▸ **Exercise description**:
Return the entries verbatim, starting at their first line and stopping after the line that contains "Last verified: April", including that line.

▸ **Source material**:
>>>
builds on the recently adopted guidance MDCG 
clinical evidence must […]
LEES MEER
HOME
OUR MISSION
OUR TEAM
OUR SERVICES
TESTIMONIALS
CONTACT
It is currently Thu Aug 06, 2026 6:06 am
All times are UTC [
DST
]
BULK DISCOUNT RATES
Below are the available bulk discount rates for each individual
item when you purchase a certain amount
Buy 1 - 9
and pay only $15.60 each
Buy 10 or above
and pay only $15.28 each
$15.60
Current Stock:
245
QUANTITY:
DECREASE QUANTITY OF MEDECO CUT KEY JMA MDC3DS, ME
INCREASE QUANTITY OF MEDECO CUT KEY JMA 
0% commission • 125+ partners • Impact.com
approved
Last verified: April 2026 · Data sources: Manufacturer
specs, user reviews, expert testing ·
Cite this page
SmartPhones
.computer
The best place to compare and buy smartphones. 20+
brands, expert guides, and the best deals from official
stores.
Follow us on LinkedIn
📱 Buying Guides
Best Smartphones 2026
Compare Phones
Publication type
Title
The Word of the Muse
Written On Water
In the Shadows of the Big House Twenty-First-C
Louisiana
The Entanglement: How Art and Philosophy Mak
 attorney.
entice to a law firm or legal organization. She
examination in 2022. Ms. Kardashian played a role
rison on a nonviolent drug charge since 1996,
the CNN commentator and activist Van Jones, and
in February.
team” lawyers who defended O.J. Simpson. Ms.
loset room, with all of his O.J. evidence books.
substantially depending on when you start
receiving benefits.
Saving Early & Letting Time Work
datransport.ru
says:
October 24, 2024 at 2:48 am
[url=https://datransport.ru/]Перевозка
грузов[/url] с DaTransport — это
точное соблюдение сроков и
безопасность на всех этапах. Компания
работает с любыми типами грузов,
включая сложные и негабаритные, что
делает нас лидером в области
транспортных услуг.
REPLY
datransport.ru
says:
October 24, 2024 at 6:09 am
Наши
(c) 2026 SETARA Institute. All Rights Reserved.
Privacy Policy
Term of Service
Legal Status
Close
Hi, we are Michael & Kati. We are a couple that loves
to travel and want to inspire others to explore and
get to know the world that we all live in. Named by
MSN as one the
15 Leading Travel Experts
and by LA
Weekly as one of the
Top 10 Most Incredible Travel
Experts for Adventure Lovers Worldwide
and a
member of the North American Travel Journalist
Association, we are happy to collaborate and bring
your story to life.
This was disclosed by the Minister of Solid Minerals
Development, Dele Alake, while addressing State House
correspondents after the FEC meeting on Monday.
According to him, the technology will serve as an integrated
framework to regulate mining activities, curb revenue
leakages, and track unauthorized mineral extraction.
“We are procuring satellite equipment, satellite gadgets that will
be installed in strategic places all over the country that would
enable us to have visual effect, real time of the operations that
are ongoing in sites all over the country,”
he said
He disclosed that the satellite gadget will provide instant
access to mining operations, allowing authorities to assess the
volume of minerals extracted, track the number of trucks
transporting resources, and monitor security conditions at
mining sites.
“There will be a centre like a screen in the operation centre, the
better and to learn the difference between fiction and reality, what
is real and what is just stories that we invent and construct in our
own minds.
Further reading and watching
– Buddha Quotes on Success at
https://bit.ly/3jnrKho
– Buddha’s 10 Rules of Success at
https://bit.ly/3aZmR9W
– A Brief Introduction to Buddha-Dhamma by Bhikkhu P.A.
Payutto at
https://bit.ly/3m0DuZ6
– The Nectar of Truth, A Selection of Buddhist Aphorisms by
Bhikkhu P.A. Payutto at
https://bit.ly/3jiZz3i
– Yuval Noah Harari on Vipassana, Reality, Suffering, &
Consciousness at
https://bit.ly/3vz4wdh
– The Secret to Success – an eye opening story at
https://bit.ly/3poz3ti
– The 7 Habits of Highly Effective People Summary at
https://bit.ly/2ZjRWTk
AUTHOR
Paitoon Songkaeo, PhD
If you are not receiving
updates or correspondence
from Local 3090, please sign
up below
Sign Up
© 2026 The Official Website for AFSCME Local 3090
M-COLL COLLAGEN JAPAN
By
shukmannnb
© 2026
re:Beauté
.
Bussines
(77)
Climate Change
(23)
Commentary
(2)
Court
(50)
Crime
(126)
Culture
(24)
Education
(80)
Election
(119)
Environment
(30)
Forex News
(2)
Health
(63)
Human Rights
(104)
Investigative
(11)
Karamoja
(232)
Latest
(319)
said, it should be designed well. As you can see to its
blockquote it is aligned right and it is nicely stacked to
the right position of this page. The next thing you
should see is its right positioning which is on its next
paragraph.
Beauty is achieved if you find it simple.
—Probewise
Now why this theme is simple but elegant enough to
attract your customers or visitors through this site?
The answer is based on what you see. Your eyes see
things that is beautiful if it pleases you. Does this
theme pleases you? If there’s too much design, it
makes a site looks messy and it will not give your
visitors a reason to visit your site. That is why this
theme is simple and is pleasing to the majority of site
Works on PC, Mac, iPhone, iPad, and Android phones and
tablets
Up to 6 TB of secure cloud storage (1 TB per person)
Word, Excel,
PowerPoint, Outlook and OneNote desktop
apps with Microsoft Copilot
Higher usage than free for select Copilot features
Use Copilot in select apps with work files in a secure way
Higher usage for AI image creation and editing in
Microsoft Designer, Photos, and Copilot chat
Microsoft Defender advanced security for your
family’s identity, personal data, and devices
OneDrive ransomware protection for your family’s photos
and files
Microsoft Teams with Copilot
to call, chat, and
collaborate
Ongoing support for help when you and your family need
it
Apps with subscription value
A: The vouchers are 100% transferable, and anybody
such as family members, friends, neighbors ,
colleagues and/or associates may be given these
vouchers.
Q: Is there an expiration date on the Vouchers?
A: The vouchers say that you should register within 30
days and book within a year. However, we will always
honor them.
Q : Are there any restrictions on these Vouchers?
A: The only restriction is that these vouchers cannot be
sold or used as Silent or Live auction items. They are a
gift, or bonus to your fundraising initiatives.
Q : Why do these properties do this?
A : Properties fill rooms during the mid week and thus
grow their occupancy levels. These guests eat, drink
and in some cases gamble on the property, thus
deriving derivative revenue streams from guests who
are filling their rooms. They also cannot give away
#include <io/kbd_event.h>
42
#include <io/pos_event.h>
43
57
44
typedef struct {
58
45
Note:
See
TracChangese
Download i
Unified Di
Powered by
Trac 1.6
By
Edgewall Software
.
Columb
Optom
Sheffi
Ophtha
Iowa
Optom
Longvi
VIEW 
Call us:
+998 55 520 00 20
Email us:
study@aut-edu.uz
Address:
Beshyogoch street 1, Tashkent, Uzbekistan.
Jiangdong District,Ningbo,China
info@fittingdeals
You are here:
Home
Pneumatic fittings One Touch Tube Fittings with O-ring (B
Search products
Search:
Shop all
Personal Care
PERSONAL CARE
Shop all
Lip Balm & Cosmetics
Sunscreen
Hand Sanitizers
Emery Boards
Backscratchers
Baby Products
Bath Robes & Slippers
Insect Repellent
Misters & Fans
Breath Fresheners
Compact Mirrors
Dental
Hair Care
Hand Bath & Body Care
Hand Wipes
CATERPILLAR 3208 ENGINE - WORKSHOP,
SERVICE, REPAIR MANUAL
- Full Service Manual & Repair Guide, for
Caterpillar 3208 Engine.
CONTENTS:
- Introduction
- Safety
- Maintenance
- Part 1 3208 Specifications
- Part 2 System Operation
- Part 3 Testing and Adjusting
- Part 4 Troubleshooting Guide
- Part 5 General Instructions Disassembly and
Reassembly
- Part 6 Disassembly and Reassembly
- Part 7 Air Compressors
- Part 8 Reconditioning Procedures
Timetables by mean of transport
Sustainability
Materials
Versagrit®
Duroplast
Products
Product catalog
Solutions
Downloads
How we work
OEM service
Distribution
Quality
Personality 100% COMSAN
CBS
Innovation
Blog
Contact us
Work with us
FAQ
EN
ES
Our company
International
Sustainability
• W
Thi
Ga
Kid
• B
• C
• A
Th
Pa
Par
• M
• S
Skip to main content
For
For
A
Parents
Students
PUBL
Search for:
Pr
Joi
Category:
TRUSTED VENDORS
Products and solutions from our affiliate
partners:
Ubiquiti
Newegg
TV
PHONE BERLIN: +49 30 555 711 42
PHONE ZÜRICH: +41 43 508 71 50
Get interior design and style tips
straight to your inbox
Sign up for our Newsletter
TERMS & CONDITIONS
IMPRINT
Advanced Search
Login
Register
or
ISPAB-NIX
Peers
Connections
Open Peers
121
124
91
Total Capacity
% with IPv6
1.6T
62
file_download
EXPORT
<<<
▸ **Written answer**:
builds on the recently adopted guidance MDCG 
clinical evidence must […]
LEES MEER
HOME
OUR MISSION
OUR TEAM
OUR SERVICES
TESTIMONIALS
CONTACT
It is currently Thu Aug 06, 2026 6:06 am
All times are UTC [
DST
]
BULK DISCOUNT RATES
Below are the available bulk discount rates for each individual
item when you purchase a certain amount
Buy 1 - 9
and pay only $15.60 each
Buy 10 or above
and pay only $15.28 each
$15.60
Current Stock:
245
QUANTITY:
DECREASE QUANTITY OF MEDECO CUT KEY JMA MDC3DS, ME
INCREASE QUANTITY OF MEDECO CUT KEY JMA 
0% commission • 125+ partners • Impact.com
approved
Last verified: April 2026 · Data sources: Manufacturer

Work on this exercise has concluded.